WASHINGTON – U.S. Senator Martin Heinrich (D-N.M.) and Ben Ray Luján (D-N.M.) joined Senator Jack Reed (D-RI) and U.S. Representative Bobby Scott (D-VA), the Chairman of the House Committee on Education and Labor Committee, to introduce the bicameral Reopen and Rebuild America’s School Act of 2021. The bill would invest $130 billion in modernizing K-12 classrooms across the country and would help schools upgrade their physical and digital infrastructure.
Crumbling, outdated school infrastructure makes it tougher for students, teachers, and staff to safely return to school for in-person instruction. Comprehensive school modernization planning is a critical component of helping post-pandemic K-12 schools become stronger and more sustainable than before the COVID-19 crisis.

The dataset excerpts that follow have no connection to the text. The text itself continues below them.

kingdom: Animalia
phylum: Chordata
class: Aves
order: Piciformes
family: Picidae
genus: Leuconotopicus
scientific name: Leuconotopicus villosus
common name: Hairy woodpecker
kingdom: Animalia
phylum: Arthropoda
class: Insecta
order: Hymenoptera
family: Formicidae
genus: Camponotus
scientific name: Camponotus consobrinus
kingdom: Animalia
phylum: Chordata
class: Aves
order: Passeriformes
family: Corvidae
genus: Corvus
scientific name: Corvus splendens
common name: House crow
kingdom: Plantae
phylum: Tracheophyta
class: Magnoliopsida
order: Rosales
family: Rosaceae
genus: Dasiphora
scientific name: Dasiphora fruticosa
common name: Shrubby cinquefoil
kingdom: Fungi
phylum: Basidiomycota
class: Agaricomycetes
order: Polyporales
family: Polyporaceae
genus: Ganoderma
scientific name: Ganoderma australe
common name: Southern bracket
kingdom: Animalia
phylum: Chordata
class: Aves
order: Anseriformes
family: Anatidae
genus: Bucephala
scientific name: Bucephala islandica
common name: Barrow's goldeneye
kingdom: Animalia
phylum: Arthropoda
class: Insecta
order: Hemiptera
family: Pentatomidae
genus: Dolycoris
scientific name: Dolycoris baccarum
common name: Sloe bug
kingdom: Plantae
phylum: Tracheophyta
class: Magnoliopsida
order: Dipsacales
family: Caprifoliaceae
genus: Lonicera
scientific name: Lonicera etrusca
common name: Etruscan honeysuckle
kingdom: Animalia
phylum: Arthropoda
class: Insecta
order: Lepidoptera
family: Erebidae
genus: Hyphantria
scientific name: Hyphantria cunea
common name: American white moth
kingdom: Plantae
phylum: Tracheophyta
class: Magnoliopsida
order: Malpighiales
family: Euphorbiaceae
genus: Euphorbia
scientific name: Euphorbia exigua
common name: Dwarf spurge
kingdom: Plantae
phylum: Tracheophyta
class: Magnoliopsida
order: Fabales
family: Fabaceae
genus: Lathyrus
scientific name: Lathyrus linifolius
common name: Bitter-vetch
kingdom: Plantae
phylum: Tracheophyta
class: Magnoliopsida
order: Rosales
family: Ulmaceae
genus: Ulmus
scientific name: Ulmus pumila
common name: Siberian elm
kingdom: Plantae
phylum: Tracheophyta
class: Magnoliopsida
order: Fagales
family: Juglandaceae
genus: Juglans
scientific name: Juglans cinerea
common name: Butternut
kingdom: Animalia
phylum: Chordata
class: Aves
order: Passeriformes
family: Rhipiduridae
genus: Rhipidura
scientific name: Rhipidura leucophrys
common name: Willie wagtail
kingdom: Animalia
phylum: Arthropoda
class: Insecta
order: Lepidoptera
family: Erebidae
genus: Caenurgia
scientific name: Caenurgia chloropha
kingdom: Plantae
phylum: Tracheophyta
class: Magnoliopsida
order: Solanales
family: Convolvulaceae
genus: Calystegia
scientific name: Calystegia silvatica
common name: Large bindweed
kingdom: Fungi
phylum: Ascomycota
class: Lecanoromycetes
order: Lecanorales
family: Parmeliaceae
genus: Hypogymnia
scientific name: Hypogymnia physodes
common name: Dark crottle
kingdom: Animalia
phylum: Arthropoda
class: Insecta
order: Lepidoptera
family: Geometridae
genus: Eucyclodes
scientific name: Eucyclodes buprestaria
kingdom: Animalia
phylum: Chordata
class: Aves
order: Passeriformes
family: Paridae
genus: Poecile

During the Great Depression, the federal government financed nearly 4,400 new schools and renovated thousands of other public school facilities between 1935 and 1940. But today, most of the nation’s schools are more than 50 years old and in need of repairs. A June 2020 Government Accountability Office (GAO) report found that over half (54 percent) of school districts surveyed nationwide, including those in New Mexico, need to update or replace multiple systems in their schools, such as heating, ventilation, air conditioning (HVAC), or plumbing.
"Creating healthier learning environments for students and educators is the right thing to do in the context of safely reopening our schools during this pandemic. But it is also one of the surest investments we can make in the long-term health of our kids, and their teachers and support staff. I am proud to support this bill alongside the Keeping Kids Safe Act, legislation I plan on reintroducing to provide schools with funding and support to improve their indoor spaces by replacing their air filtration and ventilation systems. I will keep doing all I can to help our kids grow and learn in safe environments," said Heinrich.
“New Mexico’s children deserve a safe and modern learning environment that empowers them to reach their full potential. However, many of our nation’s schools are in desperate need of repairs or renovations,” said Luján. “By making strong investments in school infrastructure and broadband expansion, this legislation makes a down payment on our students’ future, protects the health of children and teachers, and creates good-paying jobs in the United States.”
The bill will create a federal-state partnership for school infrastructure. It will provide, over ten years, a total of $130 billion in direct grants and school construction bonds to help fill the annual gap in school facility capital needs, while creating nearly two million jobs.
Specifically, the Reopen and Rebuild America’s Schools Act will provide $100 billion in formula funds to states for local competitive grants for school repair, renovation, and construction. States will focus assistance on communities with the greatest financial need, encourage green construction practices, and expand access to high-speed broadband to ensure that all students have access to digital learning.
The bill would also provide $30 billion for qualified school infrastructure bonds (QSIBs), $10 billion each year from fiscal years 2022 through 2024, and restore the Qualified Zone Academy Bonds (QZABS) that were eliminated in the Republican Tax Cuts and Jobs Act. The legislation also eases the matching requirements and expands the authority and eligible purposes of QZABS to allow local education agencies to construct, rehabilitate, retrofit, or repair school facilities.
The Reopen and Rebuild America’s Schools Act also supports American workers by ensuring that projects use American-made iron, steel, and manufactured products and meet labor standards.
The Reopen and Rebuild America’s Schools Act would:
- Invest $100 billion in grants and $30 billion in bond authority targeted at public schools with high need and facilities that pose health and safety risks to students and staff;
- Create over 2 million jobs based on an Economic Policy Institute analysis that each $1 billion spent on construction creates 17,785 jobs;
- Allocate 2022 program dollars on an emergency basis to aid in safely reopening public schools in line with Centers for Disease Control (CDC) public health guidelines—such as for heating, ventilation, and air conditioning (HVAC) systems;
- Require states to develop comprehensive state-wide public databases on the condition of public-school facilities; most states do not track school facility conditions and would provide much-needed insight into the condition of our public schools; and
- Expand access to high-speed broadband to ensure that public schools have the reliable and high-speed Internet access they need for digital learning.